The specific aims of this Core are to: 1) employ existing community partnerships to facilitate the planning, conduct, and dissemination of high quality research that promises to reduce the differential in health status and access to care that separate naive and non-Native elders; 2) transfer the requisite knowledge, skills, and attitudes to Native and non-Native Investigators to enable them to build their own working relationships with the same or similar community partners; 3) bring community partners more fully into the process of selecting study questions, of framing the research designs, of assisting in the identification and operationalization of key constructs, and data collection; 4) develop and improve mechanisms for disseminating the results of research at the interface of health, aging, and culture, so that there is greater likelihood of more immediate application ofr the benefit of the local populace, and 5) demonstrate that scientific merit, applicability of research, and subsequent advocacy ar not mutually exclusive, but rather can be combined in a synergistic fashion that enhances the value of each.
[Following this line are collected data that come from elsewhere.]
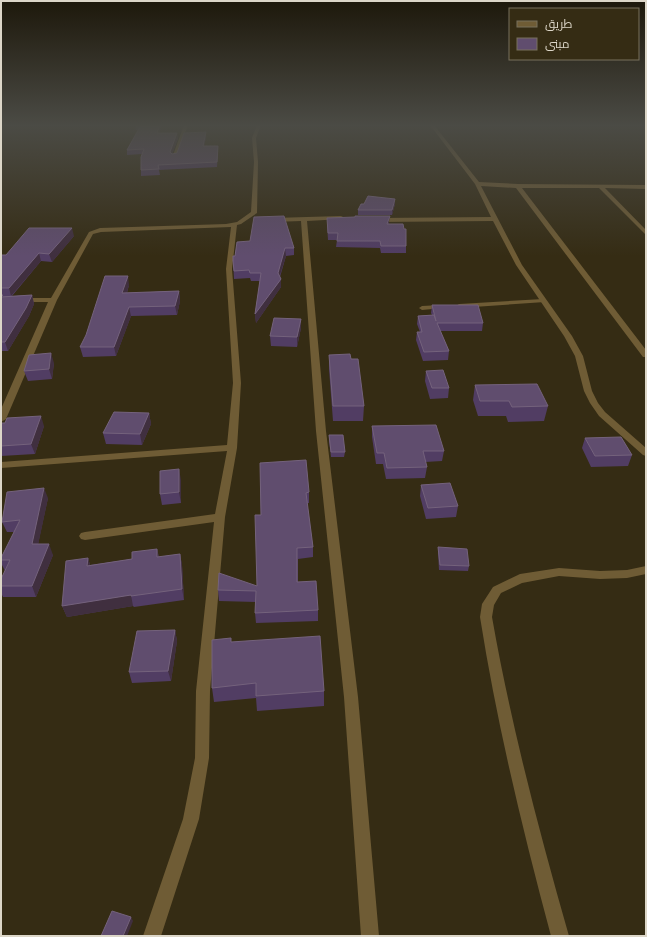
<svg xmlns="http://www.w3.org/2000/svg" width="647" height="937" font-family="'DM Sans',Cairo,sans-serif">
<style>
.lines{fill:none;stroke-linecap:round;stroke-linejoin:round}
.lane{fill:#6f5c35;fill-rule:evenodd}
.street{fill:#6f5c35;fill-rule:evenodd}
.wall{fill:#513d63}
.shaded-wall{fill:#402f3f}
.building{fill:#604d6e;stroke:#74627c}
</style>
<rect width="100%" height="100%" fill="#352c14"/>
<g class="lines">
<path class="lane" d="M543,299L545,300V302L459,308L456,306L459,304Z
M441,305L444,307L443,308L422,310L419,308L422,306Z"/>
<path class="street" d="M184,125H188L176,157L172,158Z
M257,125H261L256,138L258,162L257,213L241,224L237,225L232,269L241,383L237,448L225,517L210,691L209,758L199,819L161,936H143L183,819L195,758L196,691L214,522L85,540L81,539L79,536L81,533L85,532L215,514L227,451L1,468V462L227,445L233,383L226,269L231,227L101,232L93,234L57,300L6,419L1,422V409L48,302H1V298H51L89,232L100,228L226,224L237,222L251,212L254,162L252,138Z
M430,125H434L479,182L518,184L646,185V189L605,188L646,230V235L599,188H522L646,350V357H643L516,188L481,186L522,265L572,336L583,356L592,391L598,403L605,412L646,448V456L643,455L599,416L590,403L584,391L575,356L564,336L516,265L493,221L377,222L374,220L377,218L491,217L475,184Z
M341,216L343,217V219L307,221L326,431L358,697L379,936H361L344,697L316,431L301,221L273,222L270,220L273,218Z
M646,566V574L627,578L600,579L559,576L522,583L501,593L494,605L492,617C511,725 539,831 569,936H551C523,831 497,725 480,617L482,604L493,587L520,574L559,568L600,571L627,570Z"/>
</g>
<path class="wall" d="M135,125H162L159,133L178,138L172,154L177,153L206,132V137L204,146H218V151L217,167L159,170L160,175L141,176V170L142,154L127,155V150L138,130H136Z
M395,204L392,215H358V210Z
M389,222V224L406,246V253H381L380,248L336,247L337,240H328L327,224Z
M74,236L52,262L41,261L12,296L32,295L34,304L29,316L8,351H1V255H6Z
M237,242L294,248V255L286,256L280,277L281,279V287L256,323L255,314L260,281H251L250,278L234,279L233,261L235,256Z
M129,285L127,293L179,291L180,301L177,315L131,316L116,356L83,357L80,347Z
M432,305L483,323L482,331H440L449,351L448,360L423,361L416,340L417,332H420L417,324L418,316L432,315L431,313Z
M301,319V328L297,347L271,346L270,336Z
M329,355L351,359L364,406L363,421H333L329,369Z
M54,363L52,379L28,381L24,371Z
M426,371L449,388L448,398L430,399L425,381Z
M475,385L548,406L544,421L508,422L506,416H478L473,400Z
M149,413L151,424L142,445L106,444L103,433Z
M1,423L44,426L35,454L1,456Z
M372,426L444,451L442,461L425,462L427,467L425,478L386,479L383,464H376L372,437Z
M329,435L345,452L344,457H331L329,440Z
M585,438L632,455L628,466L591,467L582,448Z
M260,463L309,492V503H307L313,547V557L298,559V582L318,610V621L256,623L255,613L256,602L219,601L218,590L257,586L261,515Z
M181,480V503L162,505L160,494Z
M421,485L458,506L456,517L426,519L420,496Z
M48,498L38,544L53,555L36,597H3L1,593V579L5,571L1,563V558L14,532H7L2,522Z
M438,547L469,566L468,571L439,570L438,553Z
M157,549L159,557L180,554L182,565L184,600L134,607L133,606L67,617L62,606L88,558L90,565L132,559Z
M175,630L177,641L171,681L132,683L129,672Z
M231,642L324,691V706L257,711L256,698L214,702L212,688Z"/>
<path class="shaded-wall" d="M160,125H162L158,138L157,133Z
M206,132V137L203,151V146Z
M177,133L178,138L171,157L170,152Z
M395,199V204L392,215V210Z
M390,216L389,222L386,230L387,224Z
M72,228L74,236L52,262L49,254Z
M285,248L286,256L278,281V273Z
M39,253L41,261L11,296L9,288Z
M128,276L129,285L124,302L122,293Z
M281,279V287L256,323L255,314Z
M179,291L180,301L177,315L175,306Z
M32,295L34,304L29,316L8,351L5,342Z
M129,307L131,316L116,356L114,347Z
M301,319V328L297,347V337Z
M51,353L54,363L52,379L49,369Z
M149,413L151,424L142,445L140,434Z
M41,416L44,426L35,454L31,444Z
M179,469L181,480V503L179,492Z
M44,488L48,498L36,555L32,544Z
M49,544L53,555L36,597L32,586Z
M157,549L159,560L157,557Z
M180,554L182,565L184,600L182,589Z
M88,558L91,569L87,566Z
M131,595L133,606L67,617L62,606Z
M175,630L177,641L171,681L168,671Z
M131,917L133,921L127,936H123Z"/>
<path class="building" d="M135,125H160L157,133H177L170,152L172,154L177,153L184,133L206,132L203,146H218L217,162L158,165L159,169L141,170V157L144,149L127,150L141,125Z
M368,196L395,199L392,210H358L361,204H364Z
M284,216L294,248H285L278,273L281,279L255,314L261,273H250L249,270L234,271L233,261V256H235L237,242L250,241L254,217Z
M355,216H390L387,224H403L404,229H406V246H381L380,241H337L338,233H328L327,218L355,217Z
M29,228H72L49,254L39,253L9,288H1V255H6Z
M105,276H128L122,293L179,291L175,306L129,307L114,347H80L86,335Z
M1,295H3L1,297L32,295L26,308L5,342H1Z
M432,305H478L483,323H437L449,351L424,352L417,332H422L418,316L434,315L436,321Z
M274,318L301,319L297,337L270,336Z
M51,353L49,369L24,371L29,355Z
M350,354L351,359H358L364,406H333L329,355Z
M443,370L449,388H432L426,371Z
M537,384L548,406L512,407L509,401H480L475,385Z
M114,412L149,413L140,434L103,433Z
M41,416L31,444L1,446V423H5L7,418Z
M436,425L444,451H423L427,467L387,468L384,453H377L372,426Z
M329,435H343L345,452H331Z
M621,437L632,455L595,456L585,438Z
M306,460L309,492L306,493L313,547L297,548V582L316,581L318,610L255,613L256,591L218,590L219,573L257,586L255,515H261L260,463Z
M179,469V492L160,494V471Z
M450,483L458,506L428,508L421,485Z
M44,488L32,544H49L32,586H1V579L10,560H1V558L20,520L2,522L7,492Z
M438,547L467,549L469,566L440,565Z
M157,549V557L180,554L182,589L131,596V595L62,606L66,561L88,558L87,566L132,559V552Z
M175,630L168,671L129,672L137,631Z
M320,636L324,691L256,696V683L212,688V640L231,638V642Z
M112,911L131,917L123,936H101Z"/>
<linearGradient id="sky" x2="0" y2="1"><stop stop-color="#1d180b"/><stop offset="0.49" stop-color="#4b4b45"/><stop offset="1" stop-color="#4b4b45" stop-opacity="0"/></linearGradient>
<rect width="647" height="256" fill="url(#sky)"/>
<rect width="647" height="937" fill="none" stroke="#dcd6c8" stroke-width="4"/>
<rect x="509" y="8" width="130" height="52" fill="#352c14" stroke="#78705c"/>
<rect x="517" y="21" width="20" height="6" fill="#6f5c35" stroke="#78705c"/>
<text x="545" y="28" font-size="12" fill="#dcd6c8">طريق</text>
<rect x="517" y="38" width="20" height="12" fill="#604d6e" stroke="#78705c"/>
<text x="545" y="48" font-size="12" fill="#dcd6c8">مبنى</text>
</svg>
These aims follow directly from the current philosophy of the DAIANP, and suggest important guideposts for developing a meaningful research agenda that will attract and sustain the participation of Native elders, their families and communities in an enterprise that can benefit all parties. The proposed program will maintain an immediate, ongoing presence in each of the four AI/AN communities that serve as the context for Pilot Studies entailing primary data collection. The presence capitalizes on DAIANP field offices that already exist in the Pine Ridge Indian Reservation of the Ogala Sioux Tribe, the Navajo Nation (NN), and the Cherokee Nation: the largest tribal groups in the U.S. A new field office (SIHBFO) is being established near the Seattle Indian Health Board, the country's largest, most comprehensive urban Indian health program.